EXERCISE REQUIREMENTS
Could you retype the listing below line for line, leaving out the pictures?
________
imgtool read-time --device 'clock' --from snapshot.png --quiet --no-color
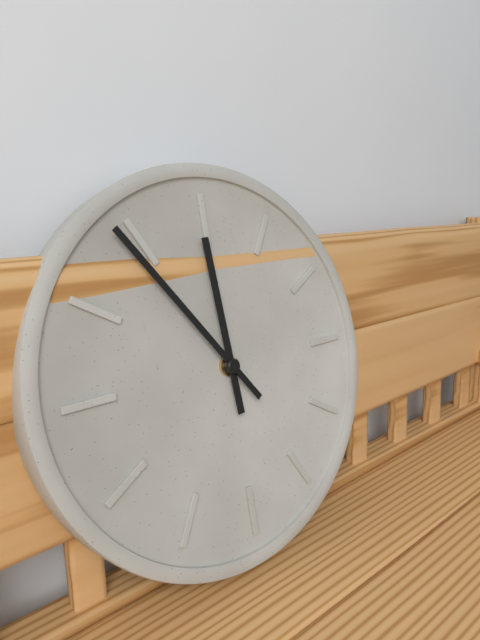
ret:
11:54
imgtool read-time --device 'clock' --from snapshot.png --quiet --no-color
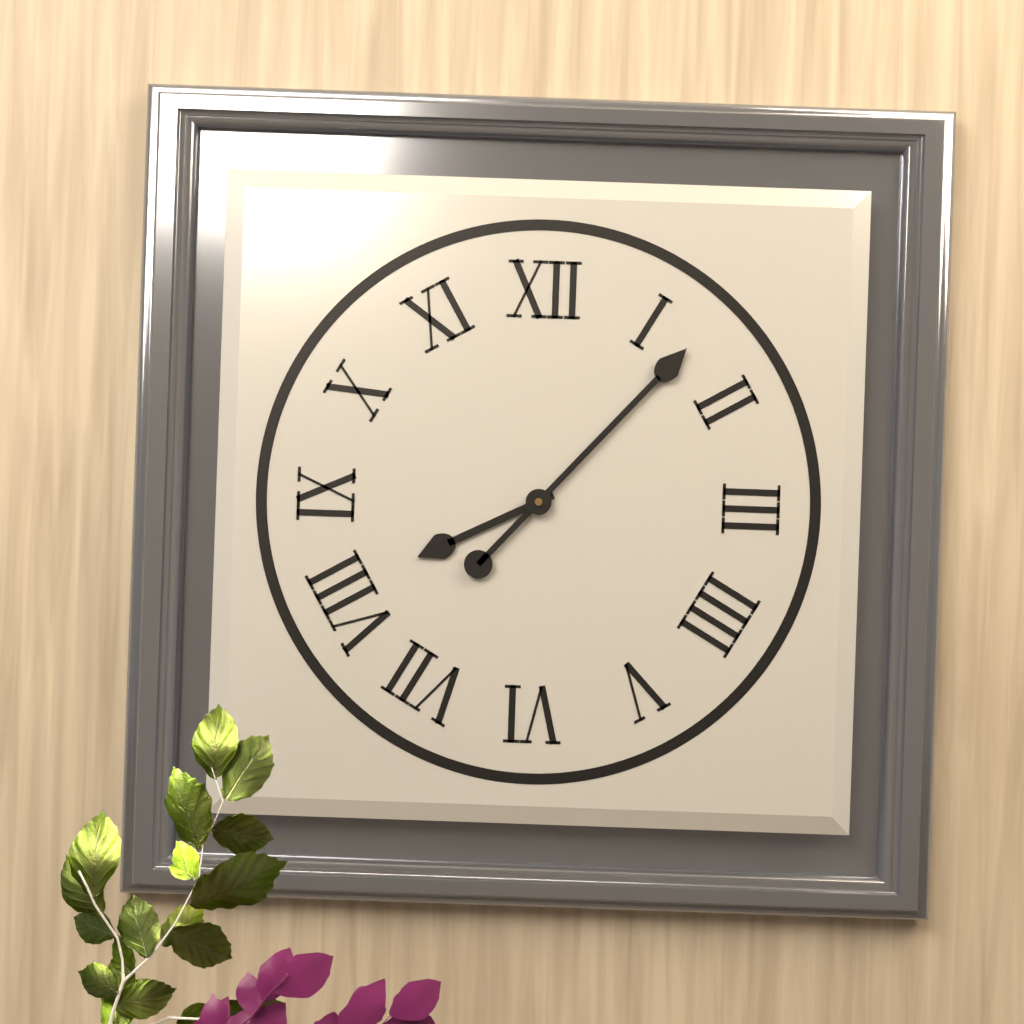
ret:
8:07
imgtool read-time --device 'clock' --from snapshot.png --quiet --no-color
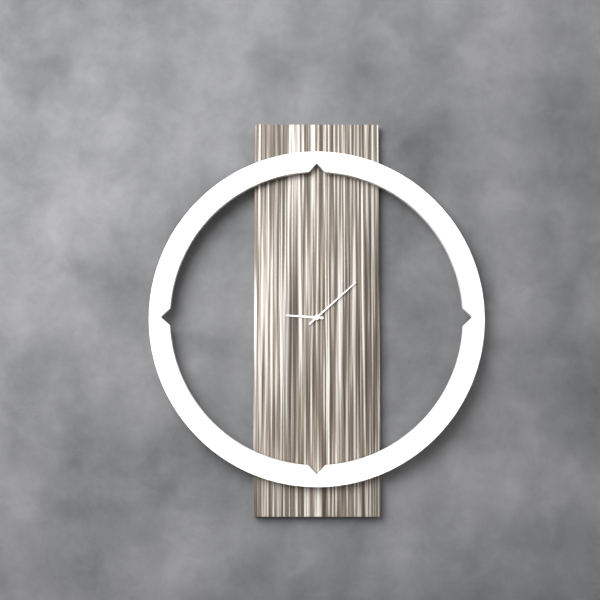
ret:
9:08
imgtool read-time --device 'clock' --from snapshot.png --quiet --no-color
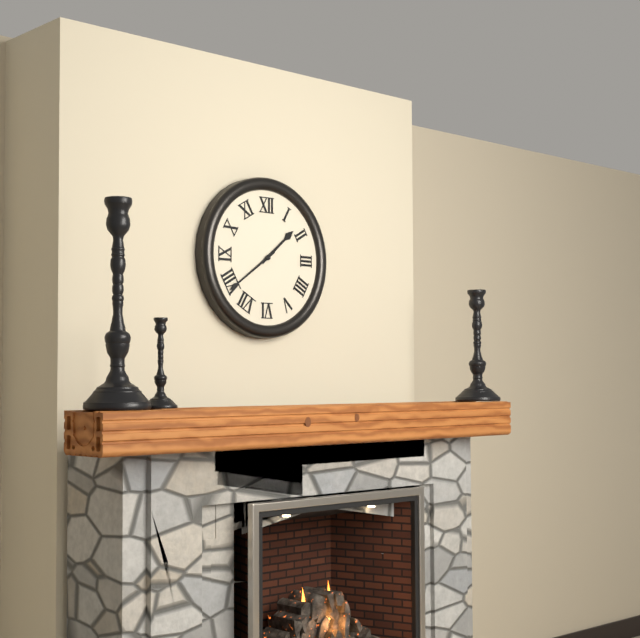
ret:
1:39
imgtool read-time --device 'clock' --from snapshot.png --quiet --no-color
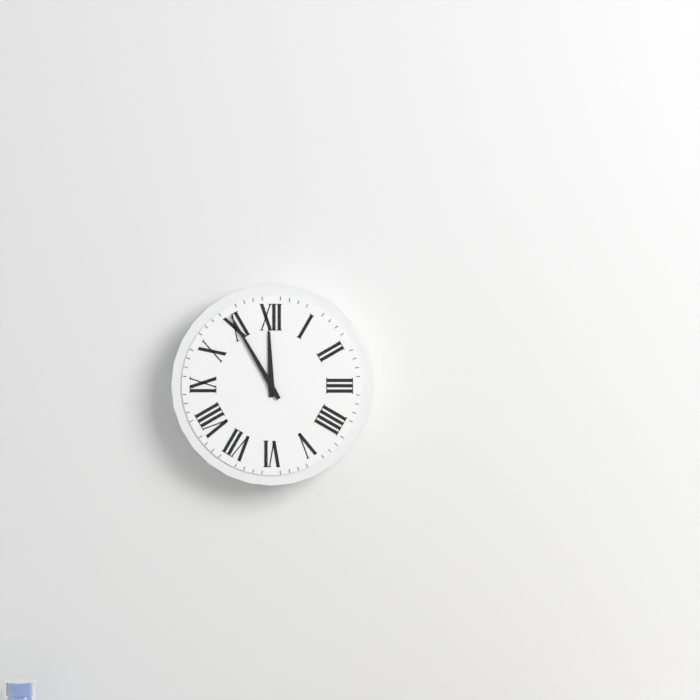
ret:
11:55
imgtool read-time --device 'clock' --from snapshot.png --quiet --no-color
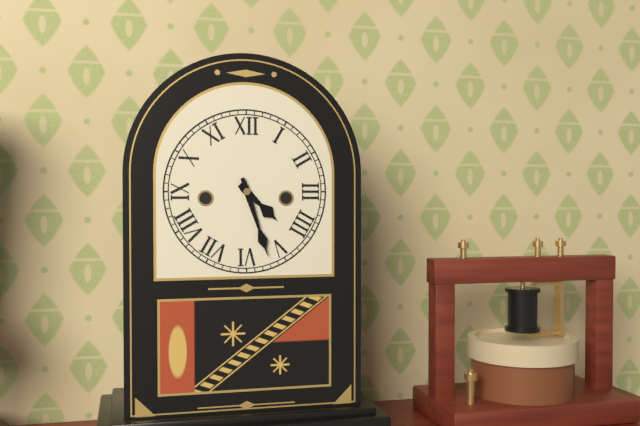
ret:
4:27
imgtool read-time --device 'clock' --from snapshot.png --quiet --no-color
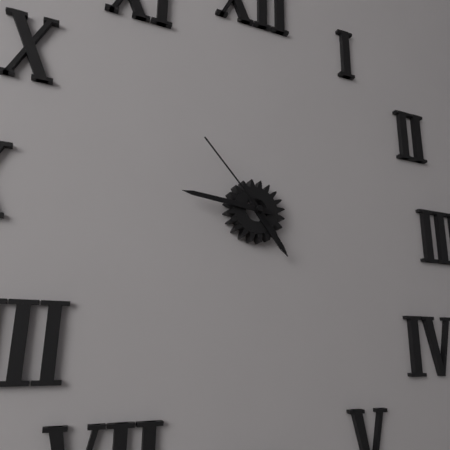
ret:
4:46:53
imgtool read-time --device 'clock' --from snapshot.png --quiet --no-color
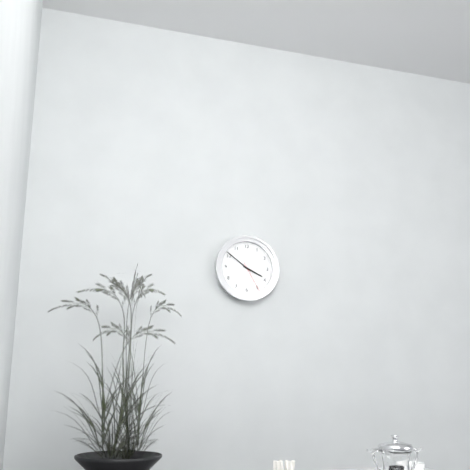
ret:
________
SOLUTION FOR THIS PROBLEM
imgtool read-time --device 'clock' --from snapshot.png --quiet --no-color
ret:
11:54
imgtool read-time --device 'clock' --from snapshot.png --quiet --no-color
ret:
8:07
imgtool read-time --device 'clock' --from snapshot.png --quiet --no-color
ret:
9:08
imgtool read-time --device 'clock' --from snapshot.png --quiet --no-color
ret:
1:39
imgtool read-time --device 'clock' --from snapshot.png --quiet --no-color
ret:
11:55
imgtool read-time --device 'clock' --from snapshot.png --quiet --no-color
ret:
4:27
imgtool read-time --device 'clock' --from snapshot.png --quiet --no-color
ret:
4:46:53
imgtool read-time --device 'clock' --from snapshot.png --quiet --no-color
ret:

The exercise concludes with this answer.